Patients commonly do not use, lock, or discard their postoperative prescription opioids, according to a recent systematic review.
Researchers reviewed six studies of 810 unique patients (range, 30 to 250 patients) undergoing seven different types of surgical procedures to assessed opioid oversupply. They defined the primary outcome, opioid oversupply, as the number of patients who did not fill their opioid prescriptions or filled but did not use them. Results were published online on Aug. 2 by JAMA Surgery.
Overall, 67% to 92% of patients in the studies reported unused opioids. Of the opioids that patients did obtain, 42% to 71% were not used. Most patients who stopped or did not use opioids (71% to 83%) reported doing so because their pain was adequately controlled. About 16% to 29% of patients reported concerns about opioid-induced adverse effects.

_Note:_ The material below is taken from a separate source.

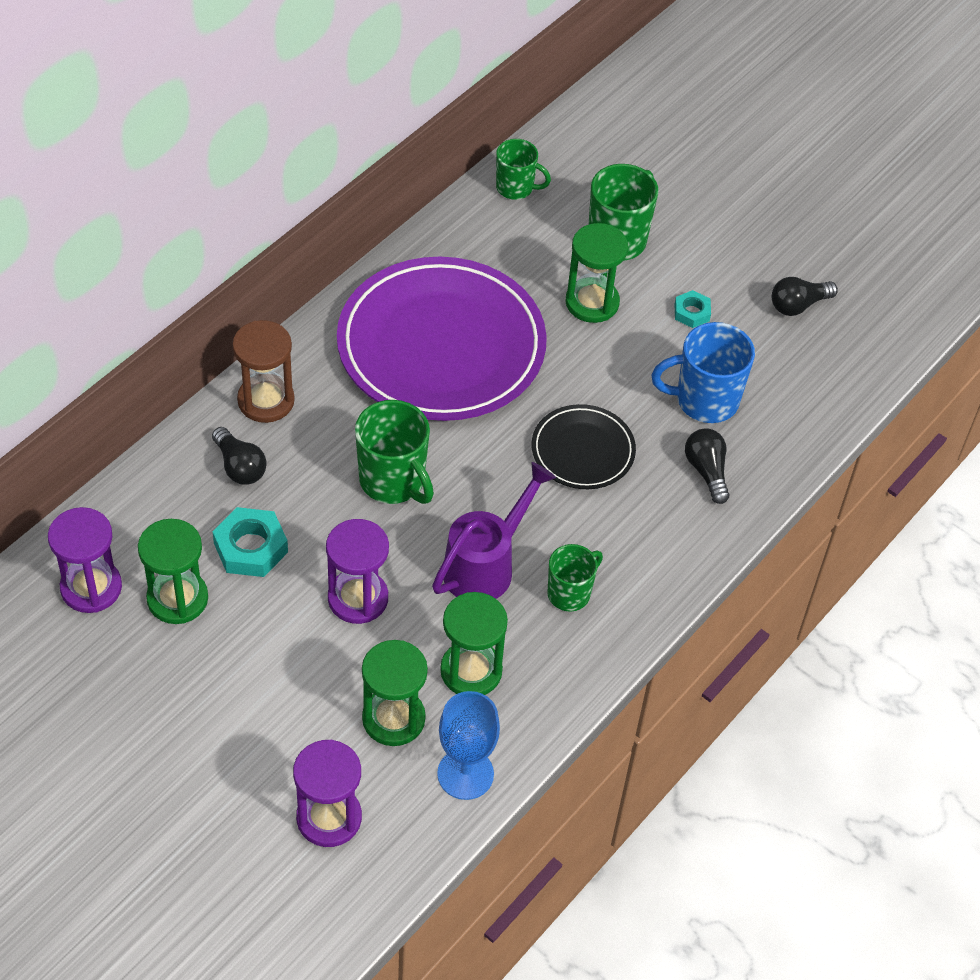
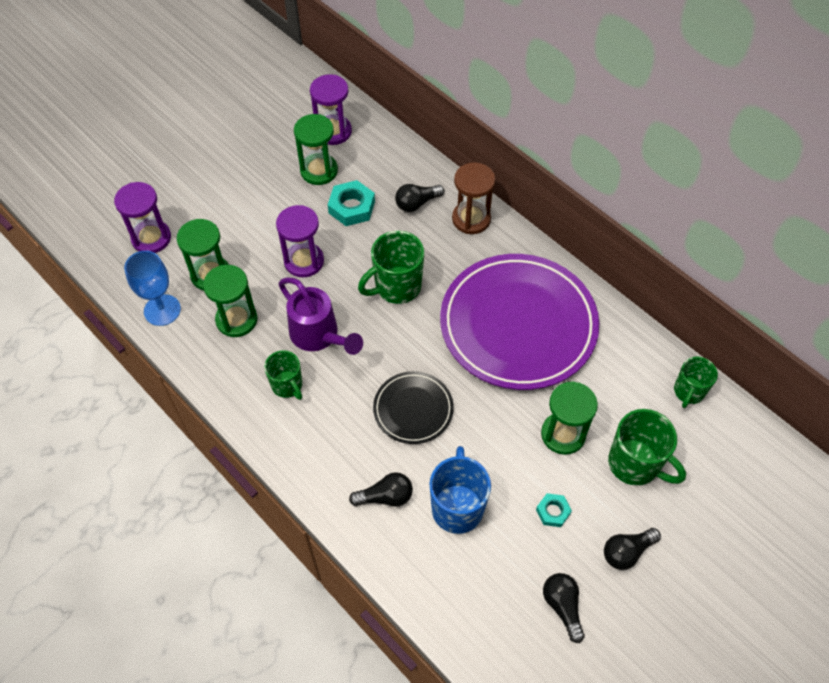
camera: 100 degrees right, 5 degrees up
(724, 250) = (627, 552): none -> black light bulb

Two studies that looked at storage safety found that 73% to 77% of patients reported that their prescription opioids were not stored in locked containers. Only 4% to 9% of patients considered or used FDA-recommended disposal methods.
The study authors noted limitations to their analysis, such as the intermediate rather than high methodological quality of the studies they reviewed and heterogeneity among the studies. They added that the studies did not report leftover morphine equivalents or more granular data on unused opioid pill counts.
“Increased efforts are needed to develop and disseminate best practices to reduce the oversupply of opioids after surgery, especially given how commonly opioid analgesics prescribed by clinicians are diverted for nonmedical use and may contribute to opioid-associated injuries and deaths,” the study authors wrote.
In related news, the President's Commission on Combating Drug Addiction and the Opioid Crisis recently released an interim report outlining draft recommendations for federal action. The recommendations to the president include declaring a national emergency, rapidly increasing treatment capacity, mandating prescriber education initiatives, and funding a federal incentive to enhance access to medication-assisted treatment.